Damit mag er Recht haben. Ich wage aber zu behaupten, dass bei vielen Girllovern - bei mir selbst weiß ich es sicher - der Fall genau umgekehrt liegt: Das Mädchen verliert durch die versuchte künstliche Elimination der Kindlichkeit an Attraktivität. Freilich: Die Kindlichkeit geht nie ganz verloren, auch dort nicht, wo sich das Mädchen in einem gemachten erotisch-sexuellen Kontext befindet. Aber in diesen Momenten dominiert die Ambivalenz zwischen noch nicht erlangter Erwachsenenreife und dem sich schon Erwachsen-Geben und schafft - in Abgrenzung zur Kindheit und Kindlichkeit - die neue Qualität der Jugend. Wenn genau dieser Zustand der Auslöser für ein Attraktivitätsempfinden seitens des erwachsenen Mannes ist, dann hat Gilliam wohl Recht, dass es sich dabei kaum mehr um Pädophilie handelt (schon gar nicht um Girllove "Carroll'scher Prägung", wie die Alice-Zitate im Film zu Unrecht unterschwellig suggerieren), sondern vielmehr um heterosexuell orientierte - wohl weit verbreitete - Tendenzen eines "Lolitasyndroms".

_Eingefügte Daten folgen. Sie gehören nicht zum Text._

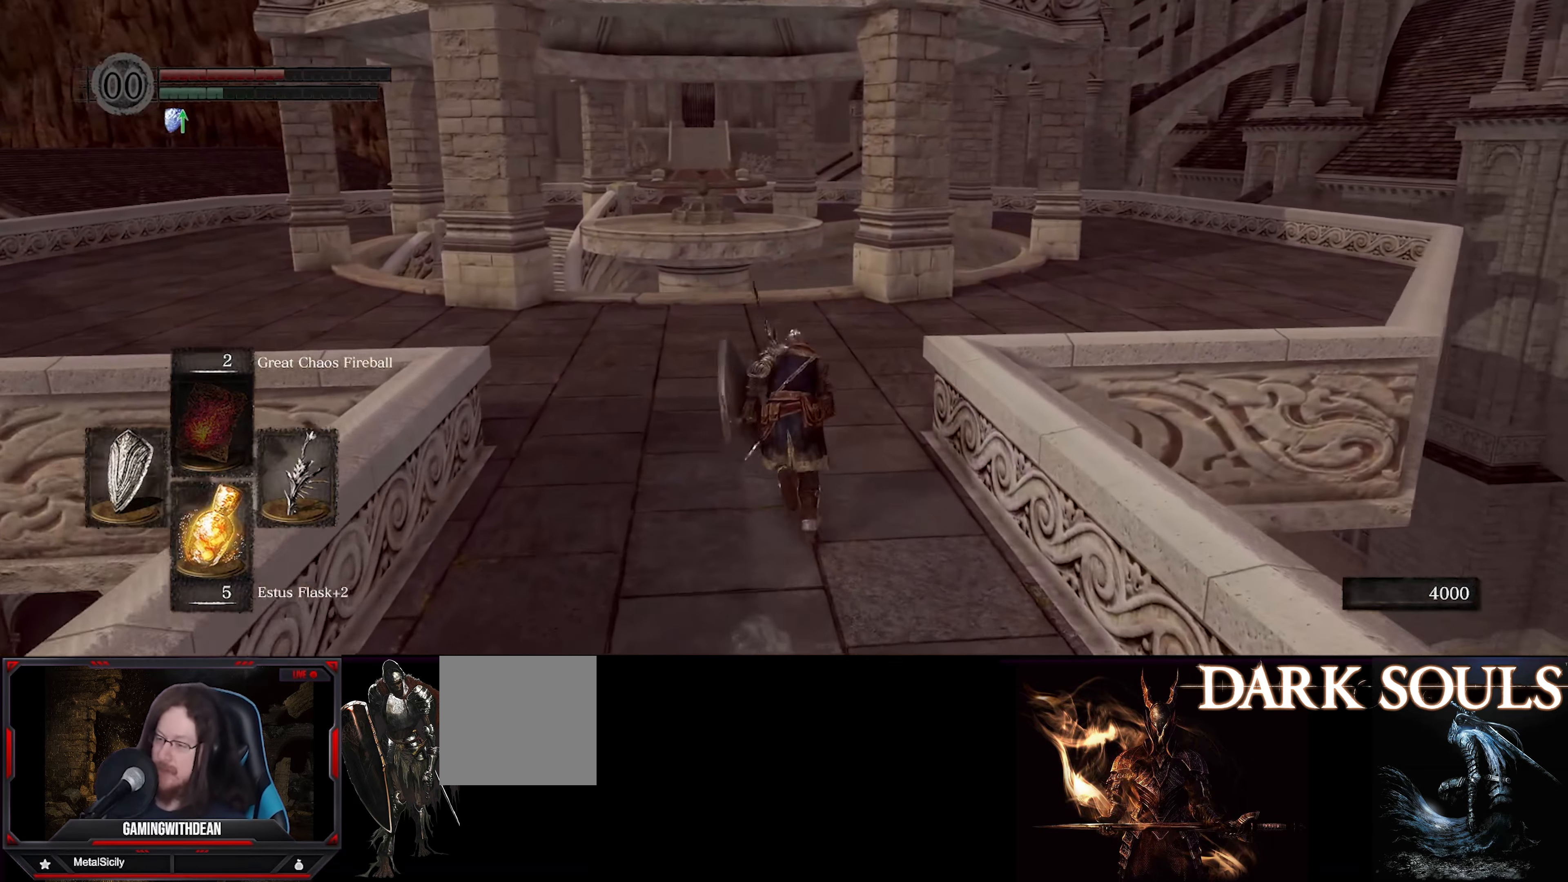
{"buttons": ["B"], "left_stick": "up", "right_stick": "center", "events": [[167, "right_stick", "down-right"], [500, "right_stick", "center"]]}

Dass letzteres durch die moderne (Medien-)Gesellschaft forciert wird und die Kindheit tendenziell eliminiert, ist keine neue Erkenntnis und wurde auch von Gilliam richtig beschrieben, wenn er zB. feststellt:
Beim Casting hatten wir ein Problem: Im Buch ist das Mädchen 12 Jahre alt, d.h. an der Schwelle zur Pubertät. Aber die 11- oder 12-jährigen Mädchen (in Kanada), die wir uns angesehen haben, waren schon nicht mehr unschuldig. Sie glichen zu sehr dem, wozu die Medien sie machen wollten: Sie trugen Miniröcke und waren "schick, wie große Mädchen". Für den Film mussten wir ein Mädchen finden, dass noch kindlich-unschuldig ist, aber dennoch die Filmrolle gut genug spielen konnte.
Gilliam sagt hier am Ende indirekt selber, dass es für ihn offenbar reizvoll ist, seinen eigenen Beitrag zur gesellschaftlich so forcierten exogenen Kindheits-Elimination zu liefern. Wenngleich dies aufgrund des bereits fortgeschrittenen Prozesses - was wohl richtig ist - immer schwieriger wird und man altersmäßig immer früher ansetzen muss. Nun ja.